> _REQUISITOS DEL EJERCICIO_:
**a.** Cita el pasaje del ensayo sobre el lenguaje y el universo comprendido entre "El hombre genera" y "el Orden establecido.", ambos incluidos.
**b.** Responde estas preguntas a partir del ensayo sobre el lenguaje y el universo:
(i) ¿De qué surge la necesidad de construir esquemas que den sentido a lo que nos rodea?
(ii) ¿Qué característica del lenguaje posibilita desarrollar infinitas concepciones del universo?
(iii) ¿A qué necesidad responde la construcción de esquemas humanos que intentan ordenar el mundo?
**c.** Según el ensayo sobre el lenguaje y el universo, ¿por qué es posible desarrollar infinitas concepciones del universo? Explícalo en una a tres oraciones.

> _FRAGMENTO DE TEXTO_:
◆ ◆ ◆ ◆ ◆ ◆ ◆

“…no hay clasificación del universo que no sea arbitraria y conjetural. La razón es muy simple: no sabemos qué cosa es el universo…”
Jorge Luis Borges
Existe, en general, la confortable sensación de comprender –si acaso el término es adecuado- que el mundo es un lugar claramente delineado, definido por leyes precisas que impiden (salvo contadas excepciones) el caos tan temido por el hombre desde su génesis.
Pero el mundo no es más que una construcción lingüística que permita al hombre construir sus propios universos y, a la vez, ser incapaz de poseer ninguno.
La necesidad imperiosa de construir esquemas que den sentido a todo lo que nos rodea, surge de una marcada carencia de origen: se desprende de nuestra incapacidad de abarcar aquello que nos es extrañamente conocido.
El hombre genera conocimientos para explicar y dar fundamento a los fenómenos que lo rodean y en los cuales pone en juego su propia existencia. Las taxonomías parten de un ordenamiento primordial sin el cual sería probablemente imposible explicar el Universo –si existe algo parecido.
Y aquella confianza a la que hacíamos mención parte de nuestra seguridad, de nuestra confianza en el lenguaje. De la mal propagada creencia de que el lenguaje se yergue inmutable a las variaciones del entorno sociohistórico. Sin embargo, es necesario admitir que el sustrato lingüístico que une “ las palabras y las cosas” no es en nada
un elemento inmóvil, y que el resultado de sus constantes variaciones y
transformaciones dan origen a los discursos que legitiman el Orden establecido.
Esta
característica del lenguaje, su mutabilidad e indefinición, es lo que
posibilita desarrollar infinitas concepciones del universo, las cuales no
podrían refutarse ni aún en su propia contradicción. El universo puede
entenderse como la yuxtaposición de elementos lingüísticos cuyas
características particulares definen un discurso concreto que permite delinear
el conjunto de lo cognoscible.
De
esta manera no conocemos sino el universo del discurso, es decir, el Universo
que se construye en virtud de la tarea discursiva que el hablante desarrolla a
fin de organizar y captar la realidad en que se encuentra inserto. Esta idea
reclama una lucidez superior con la cuya comprendemos que el lenguaje (y, por
ende, el Universo) no es más que un ente arbitrario, que no tiene ninguna
relación concreta con lo que existe en el mundo. Incluso, podríamos decir con Borges “cabe
sospechar que no hay Universo en el sentido orgánico, unificador, que tiene esa
palabra” (2).
La
inexistencia del Universo o, de otro modo, la construcción de esquemas humanos
que intentan ordenar el mundo, responde a la necesidad de penetrar en una
verdad divina, prohibida al hombre desde el origen y a la cual intenta acceder
sin éxito. Aquella verdad inaccesible se pierde en el continuo intento por
asirla que se lleva a cabo en la cotidiana urgencia del hombre.

◆ ◆ ◆ ◆ ◆ ◆ ◆

> _ENTRADAS DE DATOS_:
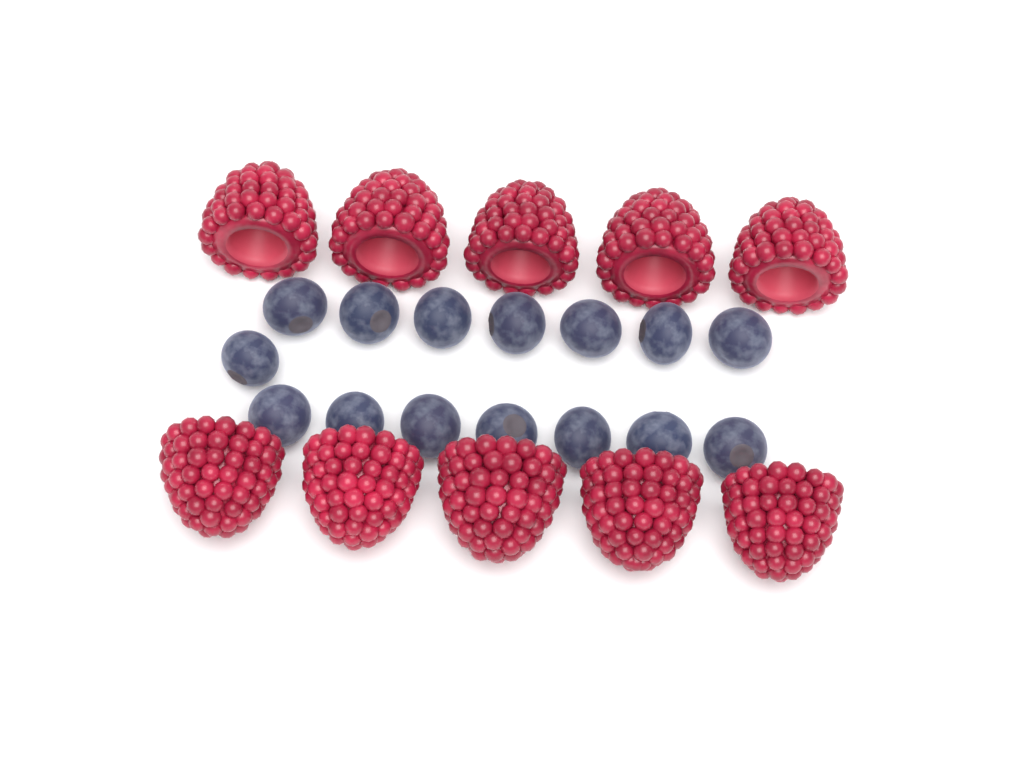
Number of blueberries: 15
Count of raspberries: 10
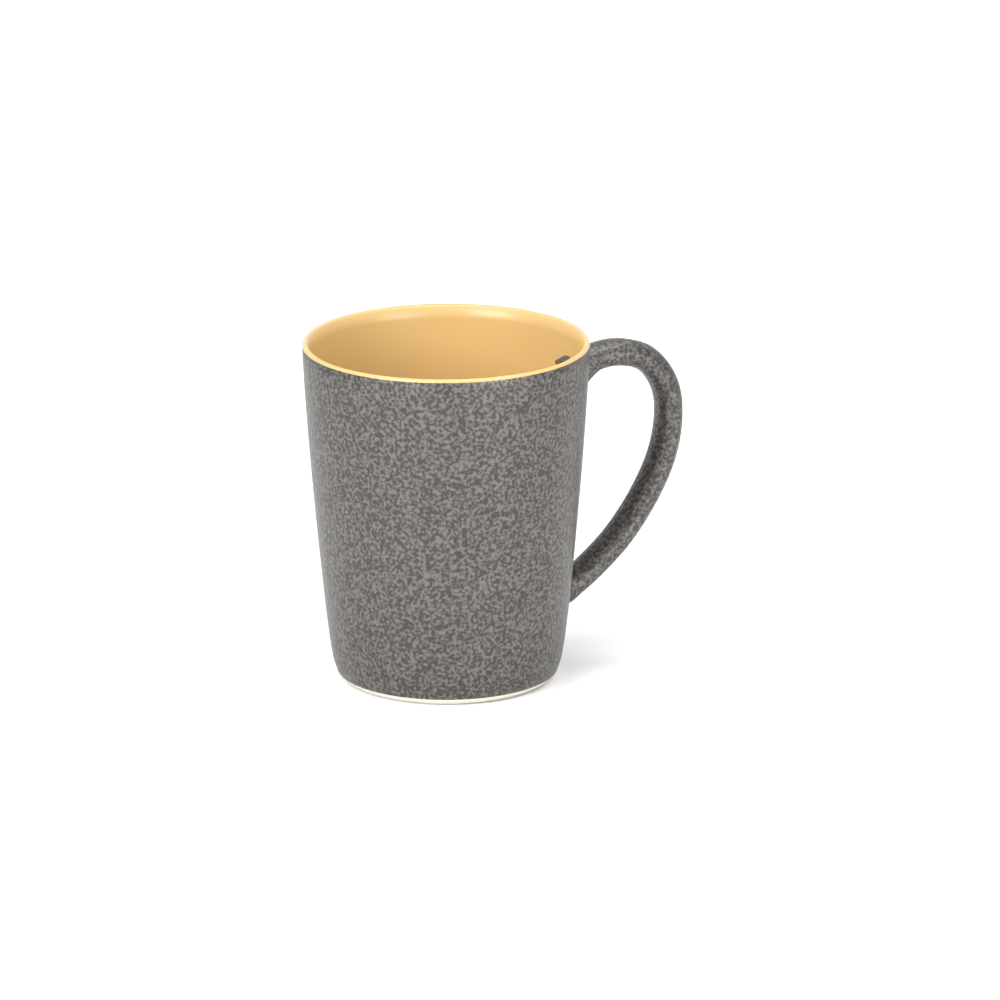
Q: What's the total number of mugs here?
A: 1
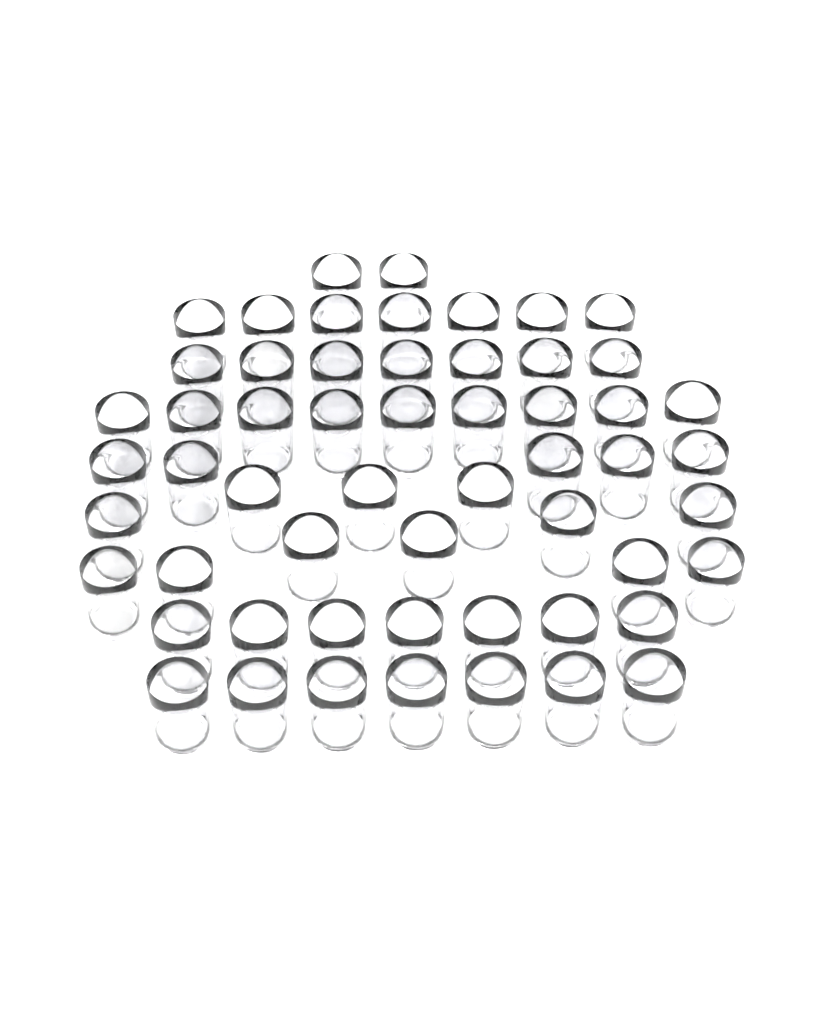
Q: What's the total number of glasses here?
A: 56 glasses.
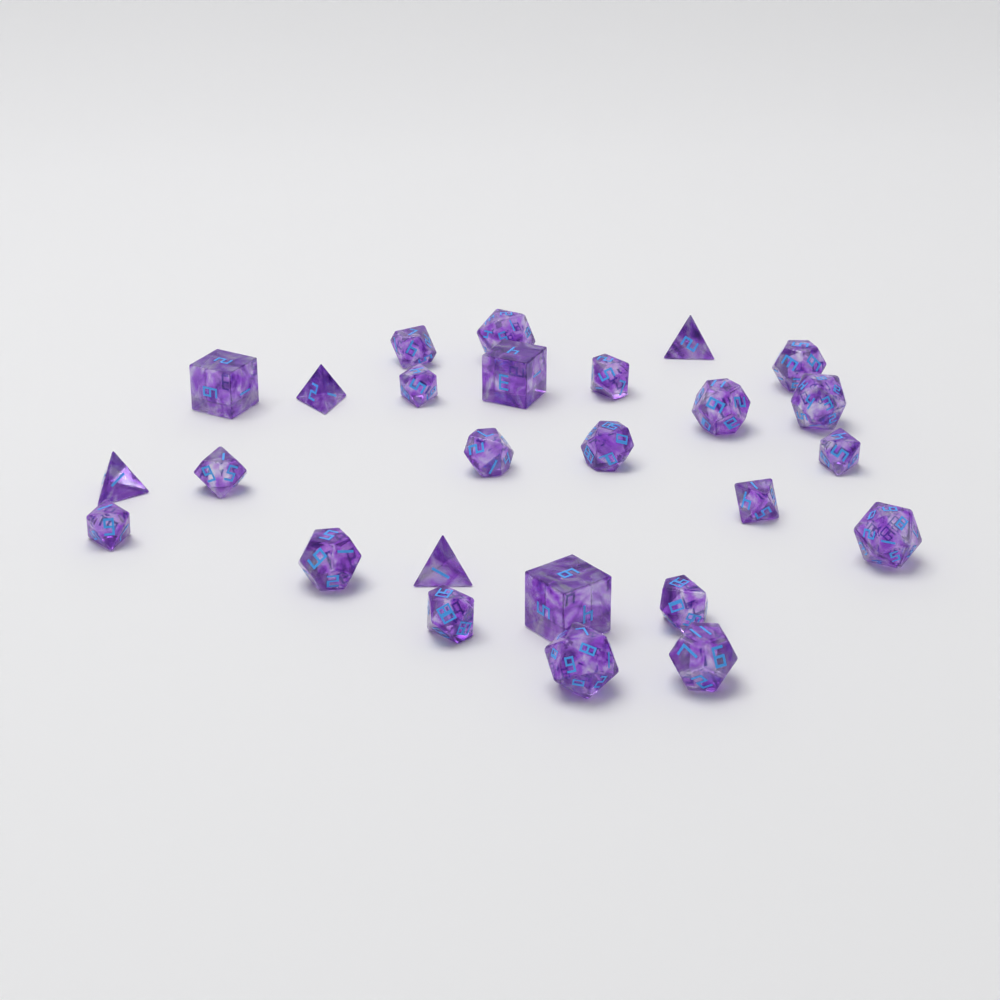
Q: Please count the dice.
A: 26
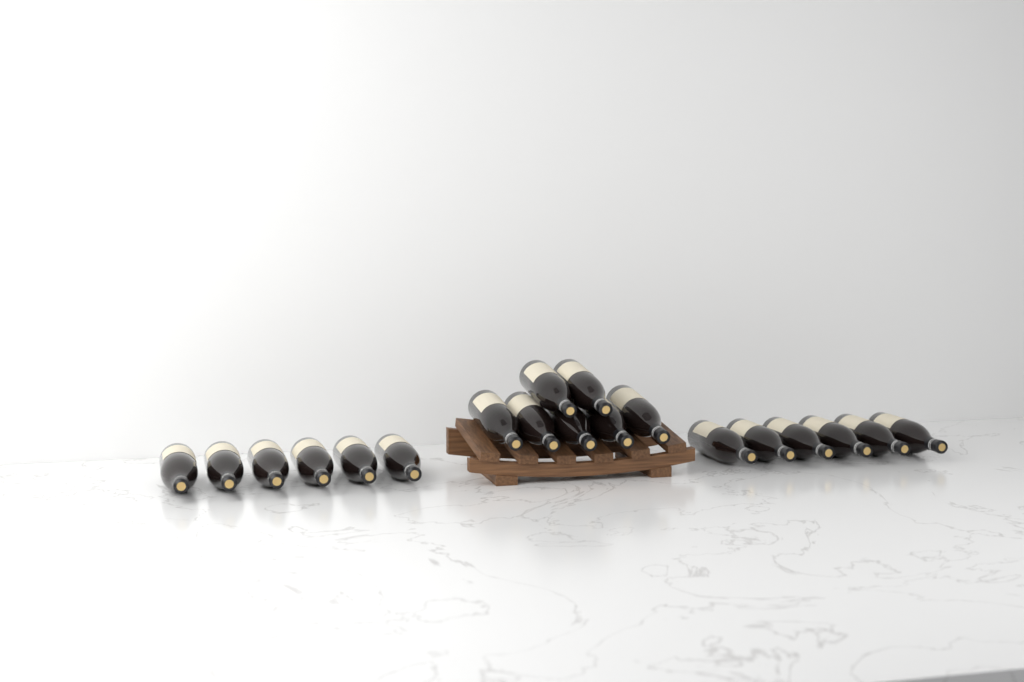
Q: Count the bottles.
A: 19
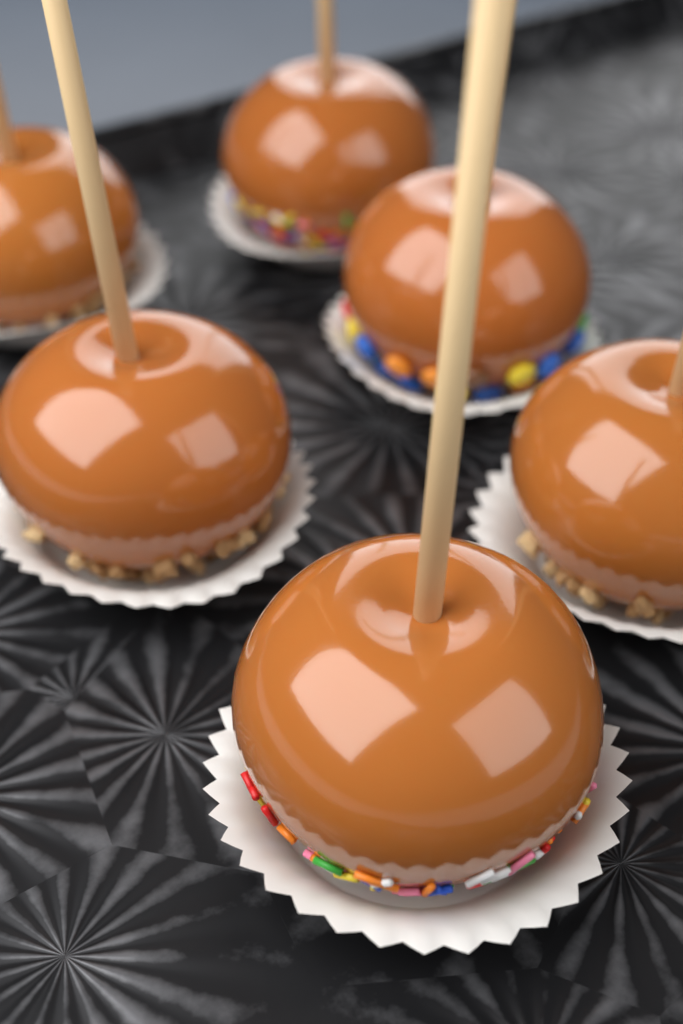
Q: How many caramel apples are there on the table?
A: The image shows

◆ ◆ ◆ ◆ ◆ ◆ ◆

> _LAS RESPUESTAS_:
**a.**
El hombre genera conocimientos para explicar y dar fundamento a los fenómenos que lo rodean y en los cuales pone en juego su propia existencia. Las taxonomías parten de un ordenamiento primordial sin el cual sería probablemente imposible explicar el Universo –si existe algo parecido.
Y aquella confianza a la que hacíamos mención parte de nuestra seguridad, de nuestra confianza en el lenguaje. De la mal propagada creencia de que el lenguaje se yergue inmutable a las variaciones del entorno sociohistórico. Sin embargo, es necesario admitir que el sustrato lingüístico que une “ las palabras y las cosas” no es en nada
un elemento inmóvil, y que el resultado de sus constantes variaciones y
transformaciones dan origen a los discursos que legitiman el Orden establecido.

**b.**
(i) Surge de una marcada carencia de origen: de nuestra incapacidad de abarcar aquello que nos es extrañamente conocido.
(ii) Su mutabilidad e indefinición.
(iii) A la necesidad de penetrar en una verdad divina, prohibida al hombre desde el origen.

**c.** Es posible porque el lenguaje es mutable e indefinido, ya que el sustrato lingüístico que une las palabras y las cosas no es un elemento inmóvil. Esa mutabilidad e indefinición es lo que posibilita esas infinitas concepciones, que no podrían refutarse ni aún en su propia contradicción.